Theo ONeil

    Theo ONeil

    Angel - Street Chaplaincy

    Theo ONeil
    c.ai

    Theo O’Neill isn’t your usual Friday night presence in the city centre. While most are in search of cheap drinks and worse decisions, he’s the one quietly offering tea, sympathy, and the occasional blanket to people whose night has well and truly gone off the rails. Officially, he’s part of a street chaplaincy service—unofficially, he’s an angel. Not that anyone suspects the truth.

    He looks harmless enough. Mid-forties, woollen jumper under a long coat, warm smile that doesn’t quite reach his eyes. Not what you'd picture if someone said "divine warrior." But Aetheoniel—his true name—has seen combat across dimensions. Eons ago, he was a Principality: tactician, diplomat, fighter. Now he’s on Earth, wearing Theo’s gentle awkwardness like armour, trying to make sense of a mission that makes very little sense at all.

    He’s not sure what triggered the deployment. There’d been vague reports passed along from newly departed souls at the Gates. Disturbances. Something about black dogs that vanish without a sound. Shadows moving against the grain of the light.
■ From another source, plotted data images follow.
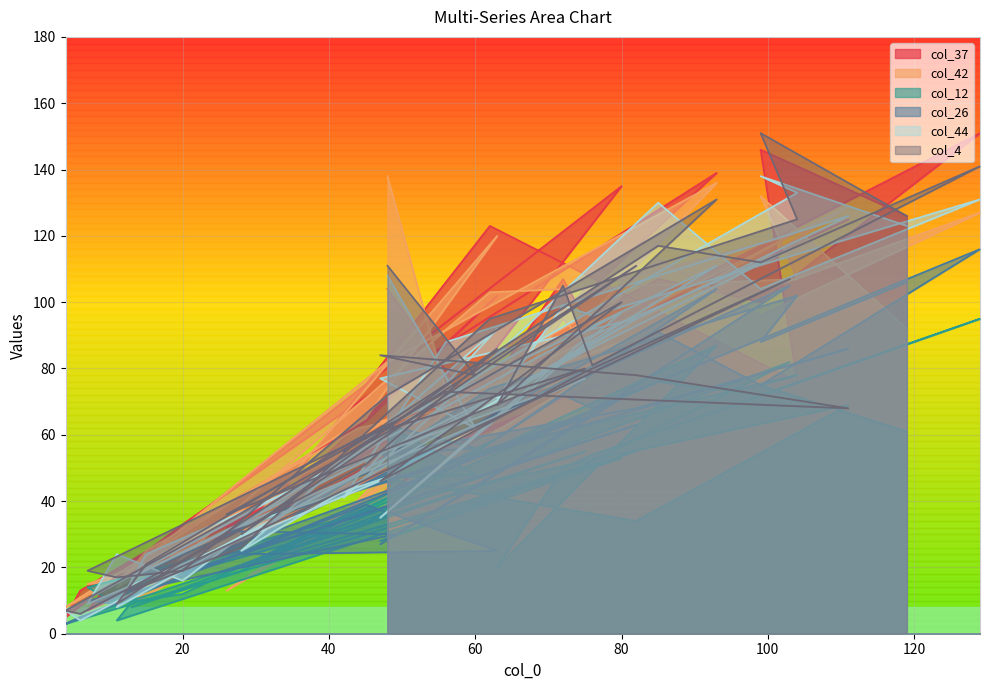

After their last crossing, which series has the higher values: col_26 or col_42?

col_26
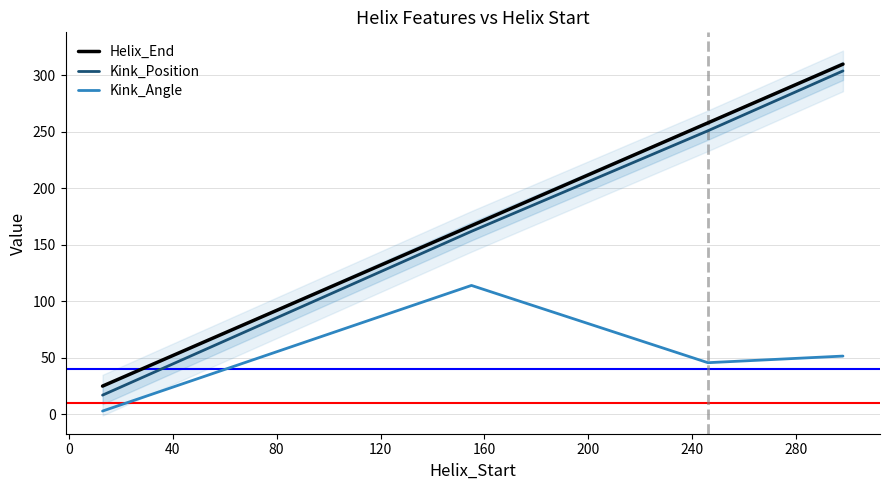

Count the Kink_Position values in the range 162 to 304.

3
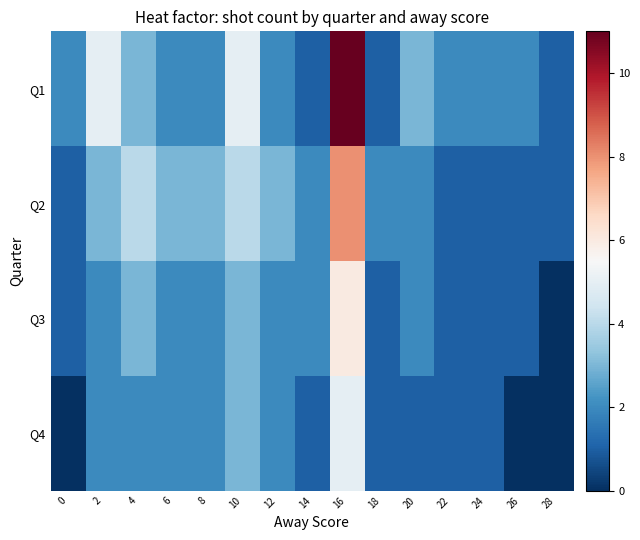

Between 22 and 26, which series saw the biggest shift?

Q4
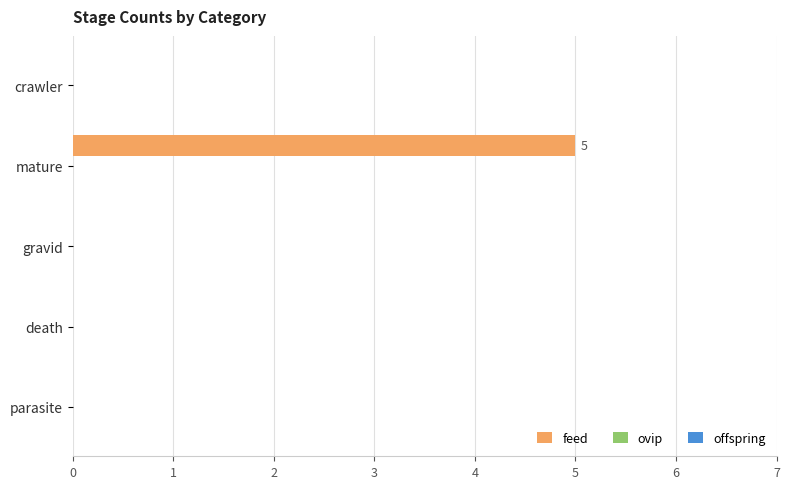

The value at gravid is 0. True or false?

True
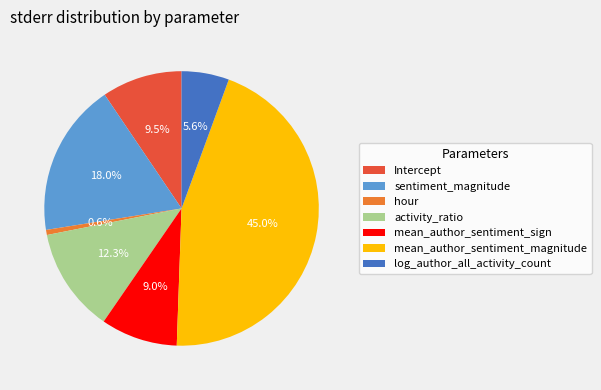

Is it true that hour is 11% of the pie?

False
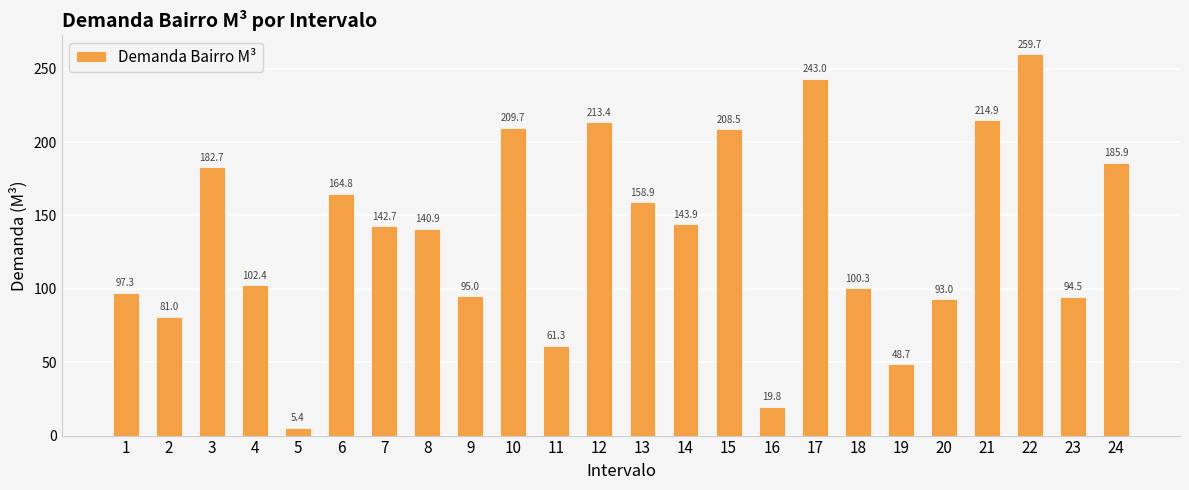

List the labels in order of value, smallest first.

5, 16, 19, 11, 2, 20, 23, 9, 1, 18, 4, 8, 7, 14, 13, 6, 3, 24, 15, 10, 12, 21, 17, 22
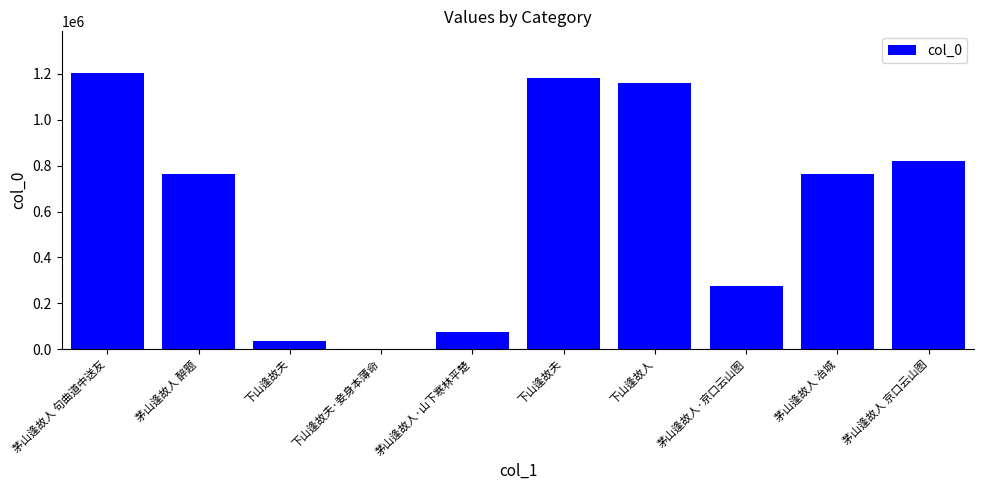

Reading left to right, what are all the values shown in this chart?

茅山逢故人 句曲道中送友=1205309	茅山逢故人 醉题=763235	下山逢故夫=35787	下山逢故夫·妾身本薄命=1752	茅山逢故人·山下寒林平楚=73619	下山逢故夫=1184456	下山逢故人=1158991	茅山逢故人·京口云山图=274318	茅山逢故人 冶城=763358	茅山逢故人 京口云山图=821784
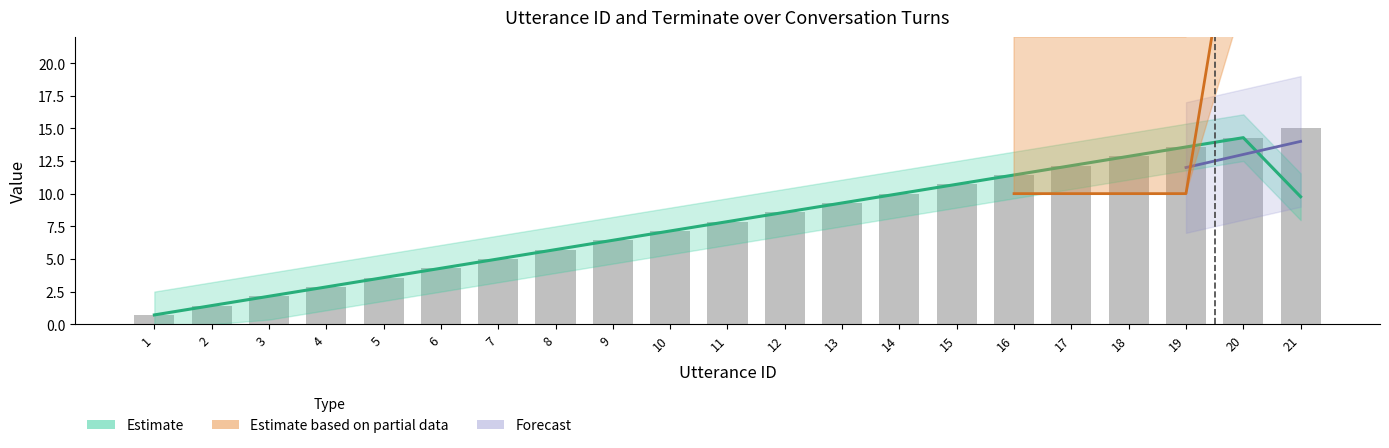

What is the ratio of the value at 21 to the value at 20?

1.1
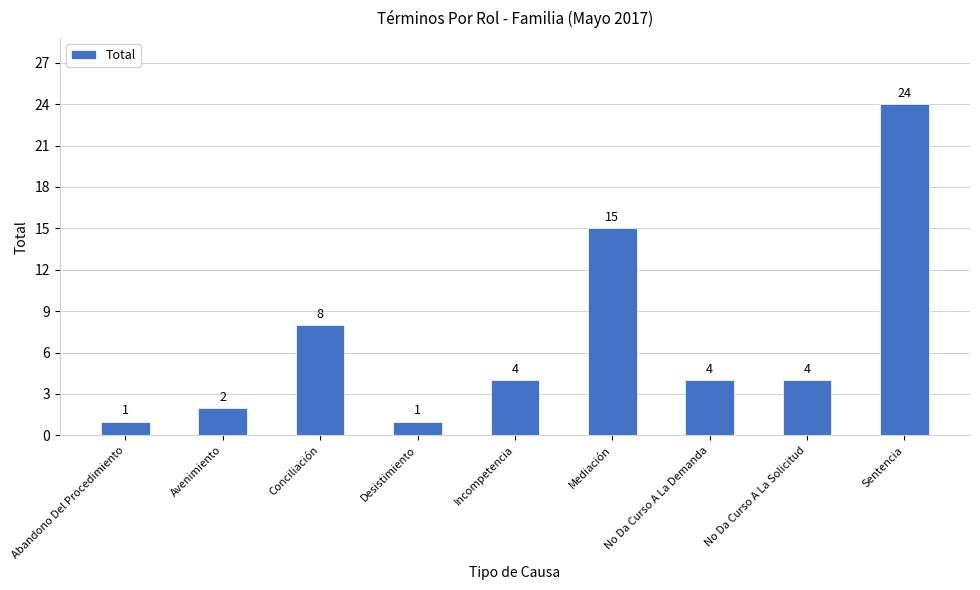

What is the change in value from Mediación to No Da Curso A La Demanda?

-11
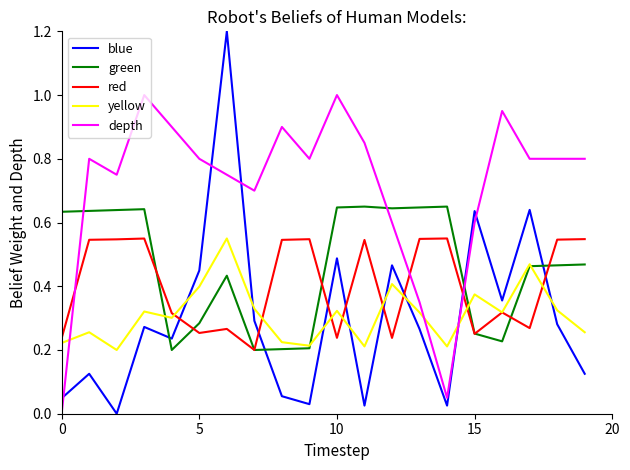

Which series has the largest total across all categories?

depth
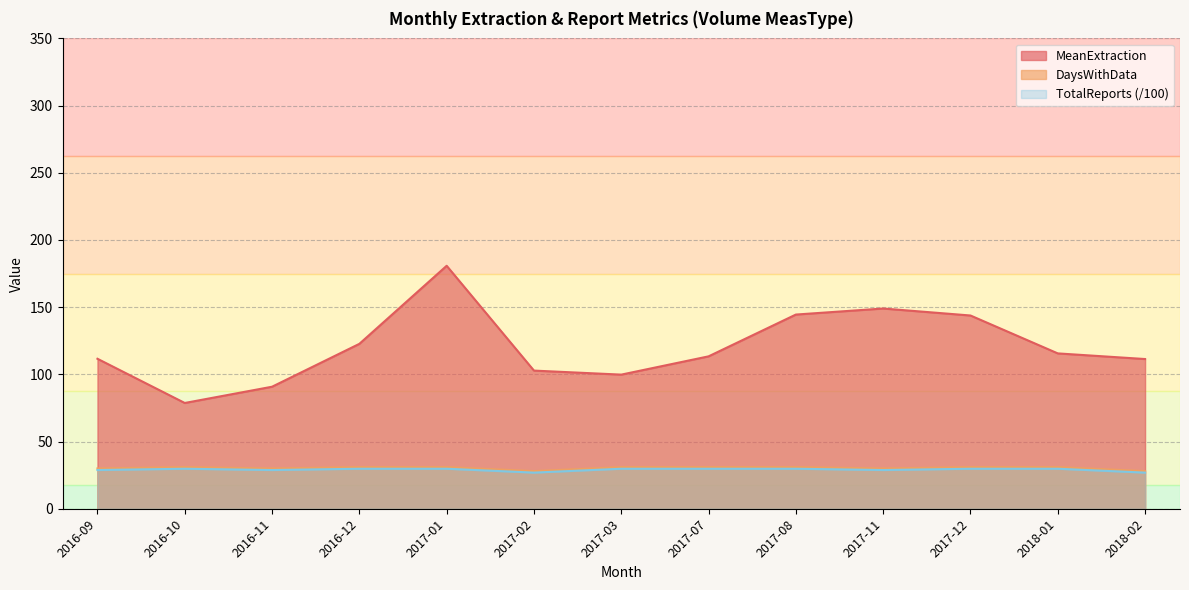

Which label corresponds to the smallest value in the chart?

2017-02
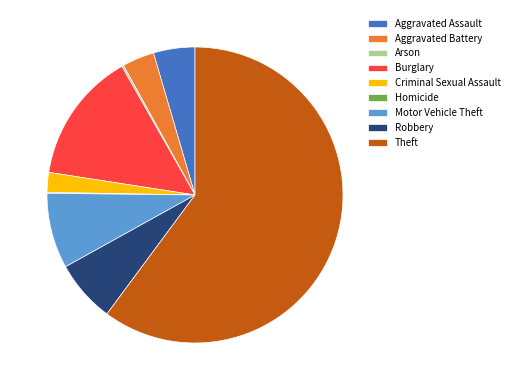

What is the largest slice in the pie chart?

Theft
A smell like burning brimstone in locked bedrooms. But no real pattern. No confirmed demonic activity. Just...a growing sense of wrongness among the night-time dead.

    Then there were the disappearances.

    Young people, mostly. Partygoers. Students, gig workers, a few petty criminals. All presumed missing. No bodies recovered. And when—if—they showed up posthumously, they couldn’t remember their deaths. No trauma markers, no sense of resolution. Just a blank space and a sense of dread.

    Aetheoniel had hoped it was all noise. Mortal systems glitching as they always do. But hope is a poor tool for an angel in the field.

    Tonight, he’s stationed near a stretch of clubs and kebab shops, thermos of tea in one hand, spare roll of foil blankets tucked under his arm. He’s seen a few fights break out, helped someone get a phone charger, even handed out a spare pair of socks. Everything ordinary. Everything mortal.

    Until someone taps his shoulder.

    “Hey, uh—sorry, weird question. I heard someone crying. In the alleyway behind that pizza place. It sounded… I dunno. Just—off. You should check it out.”

    No name. No real description. The speaker’s gone before Theo can follow up. It could be nothing. It probably is. But he sets off toward the alley anyway, breath fogging in the cold. Something prickles at the edge of his senses. That distant, familiar pull of celestial wrongness.

    He pauses at the mouth of the alley. It smells faintly of grease, damp concrete—and something else. Metallic. Like iron and heat.

    He steps into the shadowed space, senses sharpening, ready to see what’s waiting.